Au Maroc l’amour est un crime.
En septembre dernier une affaire de mœurs a ébranlé le royaume chérifien avant de devenir symbole de luttes pour toute une génération. Hajar Raissouni, journaliste connue pour ses opinions en faveur du mouvement du Hirak au Rif a été condamnée à un an de prison ferme pour relations sexuelles illicites (hors mariage) et avortement. La militante a finalement bénéficié d’une grâce royale et l’affaire devait vite se tasser suite à cet heureux dénouement.
Mais ça n’a pas été le cas ! La grâce royale ne remet pas en question la condamnation et les femmes marocaines ont décidé qu’elles devaient disposer librement de leurs corps sans encourir une peine pénale.
Le combat pour la liberté des femmes au Maroc est ancien et complexe. Aussi ancien que le patriarcat dont les racines profondes ne font que se consolider par des lois liberticides et archaïques. Même s’il y a eu des lueurs d’espoir au Maroc avec la Moudawana (importante réforme du code de la famille en faveur des femmes en 2004), les derniers mandats gouvernementaux qui se sont succédés au pays, portant le sceau du parti islamiste PJD (Parti de La Justice et du Développement) n’ont pas arrangé les choses. Bien au contraire. Les lois issues d’une lecture littéraire du Coran dominent et sont consenties par la majorité. Mais le combat pour la justice n’est pas lié au nombre et l’histoire l’a prouvé plus d’une fois. Toutefois, pour ceux qui veulent s’en tenir aux chiffres, en voici quelques-uns : L’année dernière 14500 personnes ont été poursuivies pour relation sexuelle hors mariage et plus de 3000 pour adultère et quelque 170 pour homosexualité. Selon le quotidien français Le Monde «50.000 enfants naissent hors du mariage chaque année, et 24 enfants sont quotidiennement abandonnés ». Par ailleurs, on reconnaît au Maroc entre 600 à 800 avortements par jour ! Ces femmes sont les mères, les sœurs et les filles de ceux qui se battent pour que demeurent ces lois liberticides !
Alors jusqu’à quand doit-on se voiler la face ? que deviennent tous ces nouveau-nés abandonnés ? Lorsque certains meurent, d’autres sont livrés à la rue, n’ayant d’autre choix que de devenir délinquants faisant grimper le taux de criminalité dans un pays en mal de justice et d’équité sociale.
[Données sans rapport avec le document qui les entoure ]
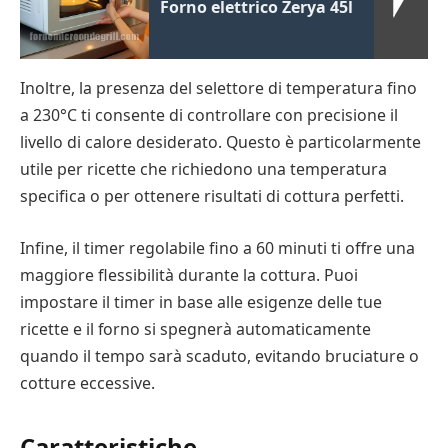
Forno elettrico Zerya 45l
Inoltre, la presenza del selettore di temperatura fino
a 230°C ti consente di controllare con precisione il
livello di calore desiderato. Questo è particolarmente
utile per ricette che richiedono una temperatura
specifica o per ottenere risultati di cottura perfetti.
Infine, il timer regolabile fino a 60 minuti ti offre una
maggiore flessibilità durante la cottura. Puoi
impostare il timer in base alle esigenze delle tue
ricette e il forno si spegnerà automaticamente
quando il tempo sarà scaduto, evitando bruciature o
cotture eccessive.
Caratteristiche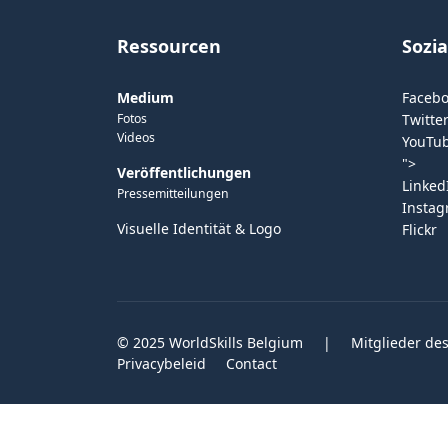
Ressourcen
Sozi
Medium
Faceb
Fotos
Twitter
Videos
YouTu
">
Veröffentlichungen
Linked
Pressemitteilungen
Insta
Visuelle Identität & Logo
Flickr
© 2025 WorldSkills Belgium
|
Mitglieder des
Privacybeleid
Contact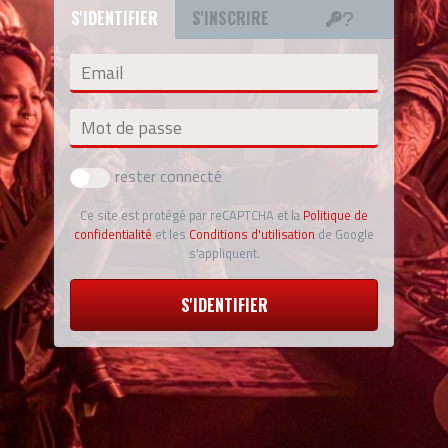
S'IDENTIFIER
S'INSCRIRE
Email
Mot de passe
rester connecté
Ce site est protégé par reCAPTCHA et la
Politique de
confidentialité
et les
Conditions d'utilisation
de Google
s'appliquent.
S'IDENTIFIER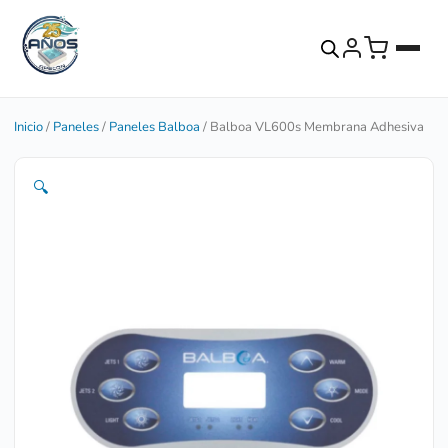
Inicio
/
Paneles
/
Paneles Balboa
/ Balboa VL600s Membrana Adhesiva
🔍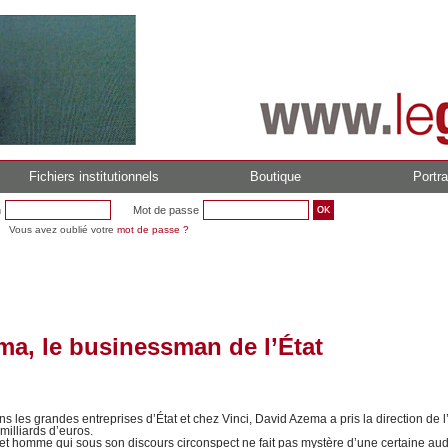
Fichiers institutionnels
Boutique
Portra
n
Mot de passe
Vous avez oublié votre
mot de passe ?
ma, le businessman de l’État
s les grandes entreprises d’État et chez Vinci, David Azema a pris la direction de 
milliards d’euros.
cet homme qui sous son discours circonspect ne fait pas mystère d’une certaine au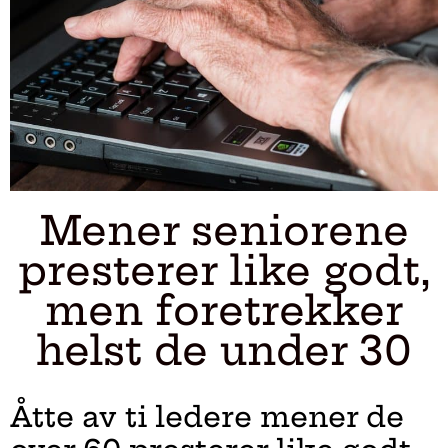
Mener seniorene
presterer like godt,
men foretrekker
helst de under 30
Åtte av ti ledere mener de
Le Maroc devrait mettre fin à la politique de l’autruche et reconnaître ses enfants qu’il considère légitimes ou pas. Un enfant reste un enfant en dehors des conditions dans lesquelles il a été conçu.
Si Hajar a recouvert sa liberté, la machine judiciaire qui condamne les femmes est toujours en marche et continue de broyer les citoyennes les plus démunies et les plus faibles.
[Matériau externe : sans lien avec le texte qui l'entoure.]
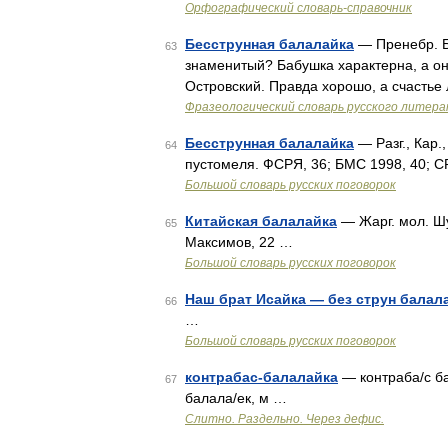
Орфографический словарь-справочник
Бесструнная балалайка
— Пренебр. Бо
63
знаменитый? Бабушка характерна, а он 
Островский. Правда хорошо, а счастье
Фразеологический словарь русского литера
Бесструнная балалайка
— Разг., Кар.
64
пустомеля. ФСРЯ, 36; БМС 1998, 40; С
Большой словарь русских поговорок
Китайская балалайка
— Жарг. мол. Шу
65
Максимов, 22 …
Большой словарь русских поговорок
Наш брат Исайка — без струн балал
66
…
Большой словарь русских поговорок
контрабас-балалайка
— контраба/с ба
67
балала/ек, м …
Слитно. Раздельно. Через дефис.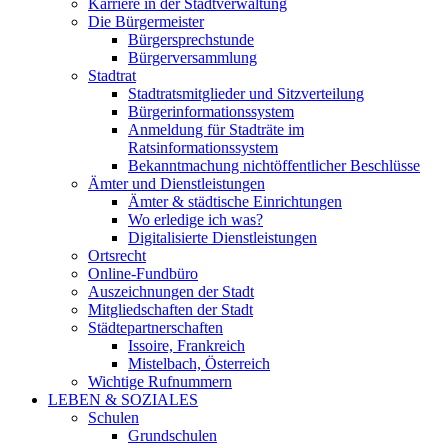
Karriere in der Stadtverwaltung
Die Bürgermeister
Bürgersprechstunde
Bürgerversammlung
Stadtrat
Stadtratsmitglieder und Sitzverteilung
Bürgerinformationssystem
Anmeldung für Stadträte im
Ratsinformationssystem
Bekanntmachung nichtöffentlicher Beschlüsse
Ämter und Dienstleistungen
Ämter & städtische Einrichtungen
Wo erledige ich was?
Digitalisierte Dienstleistungen
Ortsrecht
Online-Fundbüro
Auszeichnungen der Stadt
Mitgliedschaften der Stadt
Städtepartnerschaften
Issoire, Frankreich
Mistelbach, Österreich
Wichtige Rufnummern
LEBEN & SOZIALES
Schulen
Grundschulen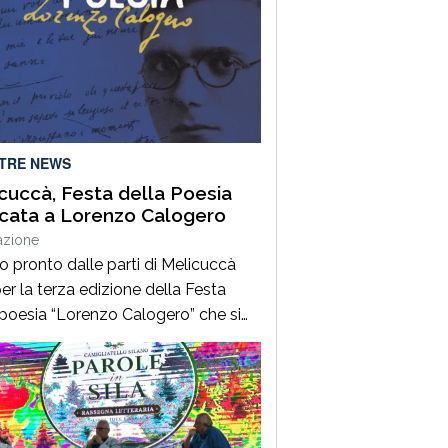
LTRE NEWS
cuccà, Festa della Poesia
cata a Lorenzo Calogero
azione
to pronto dalle parti di Melicuccà
er la terza edizione della Festa
 poesia “Lorenzo Calogero” che si
dal 6 all’11 agosto. Dopo il successo
 prime due edizioni, nel 2024 e nel
 che hanno portato nell’entroterra
rese autorevoli protagonisti della
a italiana e internazionale, anche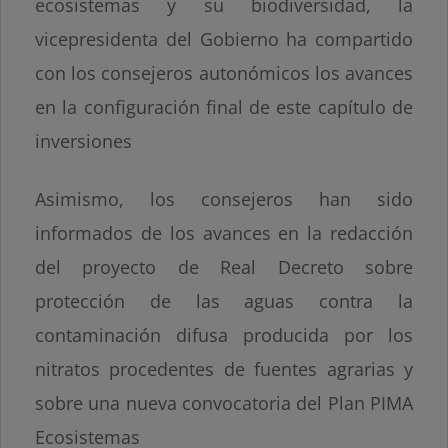
ecosistemas y su biodiversidad, la
vicepresidenta del Gobierno ha compartido
con los consejeros autonómicos los avances
en la configuración final de este capítulo de
inversiones
Asimismo, los consejeros han sido
informados de los avances en la redacción
del proyecto de Real Decreto sobre
protección de las aguas contra la
contaminación difusa producida por los
nitratos procedentes de fuentes agrarias y
sobre una nueva convocatoria del Plan PIMA
Ecosistemas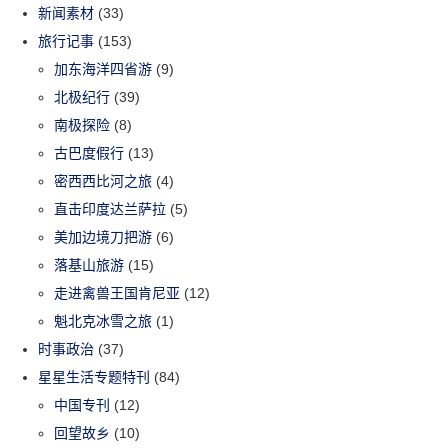
新闻素材
(33)
旅行记事
(153)
加东海洋四省游
(9)
北极纪行
(39)
南极探险
(8)
古巴度假行
(13)
密西西比河之旅
(4)
直击印度达兰萨拉
(5)
美加边境刀把游
(6)
落基山旅游
(15)
走进禽兽王国肯尼亚
(12)
魁北克冰雪之旅
(1)
时事政治
(37)
星星生活专题特刊
(84)
中国专刊
(12)
回望故乡
(10)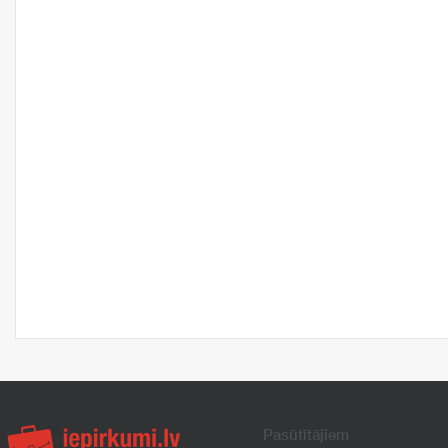
Pasūtītājiem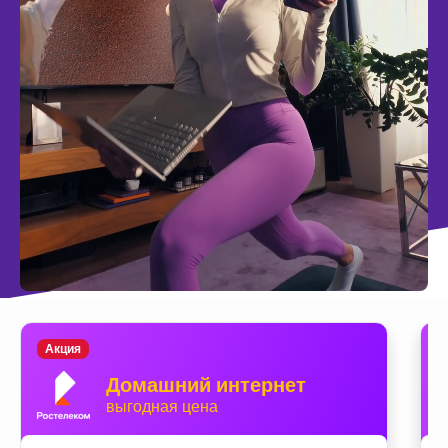
Акция
Домашний интернет
выгодная цена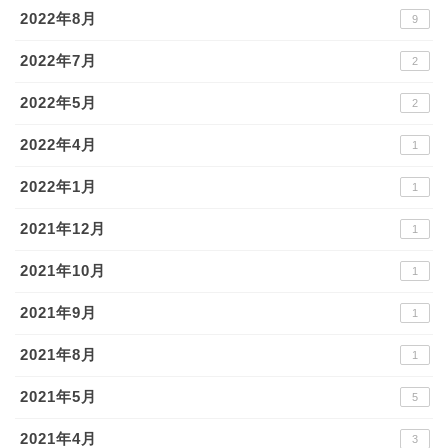
2022年8月
9
2022年7月
2
2022年5月
2
2022年4月
1
2022年1月
1
2021年12月
1
2021年10月
1
2021年9月
1
2021年8月
1
2021年5月
5
2021年4月
3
C’est cette prise de conscience qui a amené des femmes et des hommes devant le Parlement demandant au législateur de bannir ces lois obsolètes et qui empêchent le Maroc d’accéder au rang des grandes nations. Et c’est dans ce contexte contestataire qu’est né le collectif 490 qui se proclame « Khareja 3an el 9anoun » c’est-à-dire : hors-la-loi. «Nous sommes hors-la-loi. Nous violons des lois injustes, obsolètes, qui n’ont plus lieu d’être. Nous avons eu des relations sexuelles hors mariage. Nous avons subi, pratiqué ou été complices d’un avortement », clament les quelques dizaines de milliers de signataires.
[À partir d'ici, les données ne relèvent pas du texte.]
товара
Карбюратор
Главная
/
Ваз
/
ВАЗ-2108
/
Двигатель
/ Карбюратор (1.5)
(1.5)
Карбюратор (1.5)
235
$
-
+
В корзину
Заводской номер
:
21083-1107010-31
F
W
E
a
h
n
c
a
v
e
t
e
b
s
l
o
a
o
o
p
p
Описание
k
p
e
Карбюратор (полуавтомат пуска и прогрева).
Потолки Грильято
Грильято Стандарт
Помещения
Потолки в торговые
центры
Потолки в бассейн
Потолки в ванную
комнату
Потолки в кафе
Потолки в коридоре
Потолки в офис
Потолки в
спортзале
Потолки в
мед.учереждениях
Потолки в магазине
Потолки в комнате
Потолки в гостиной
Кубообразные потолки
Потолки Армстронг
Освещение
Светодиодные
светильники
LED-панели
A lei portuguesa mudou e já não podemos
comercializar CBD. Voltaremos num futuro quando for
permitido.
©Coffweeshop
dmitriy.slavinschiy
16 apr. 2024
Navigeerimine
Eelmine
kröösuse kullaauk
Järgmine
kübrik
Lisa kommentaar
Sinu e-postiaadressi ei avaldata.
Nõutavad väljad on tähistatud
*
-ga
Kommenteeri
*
Le collectif se réfère à la loi 490 du code pénal qui punit « d’emprisonnement d’un mois à un an toutes personnes de sexe différents qui, n’étant pas unies par les liens du mariage, ont entre elles des relations sexuelles ». La campagne « L’amour n’est pas un crime » a été lancée en décembre dernier et a été largement suivie et médiatisée. Aujourd’hui le net est investi de vidéos de femmes qui ont décidé de s’exprimer sur une question qui demeure taboue. Les citoyens marocains appellent à dépénaliser les actes sexuels et le clament à visage découvert et sans plus se cacher. Finalement l’affaire Hajar Raissouni a été la boîte de pandore qui a rappelé à tout un chacun sa vulnérabilité vis-à-vis des lois.
Le collectif 490 rappelle, pour ceux qui s’en souviennent, « Le Manifeste des 343 » signé par Simone de Beauvoir visant à dépénaliser l’interruption de grossesse en France dans les années 70. D’ailleurs le Collectif marocain vient d’obtenir à Paris le prix Simone de Beauvoir.
Une reconnaissance internationale c’est bien mais un débat national, c’est mieux.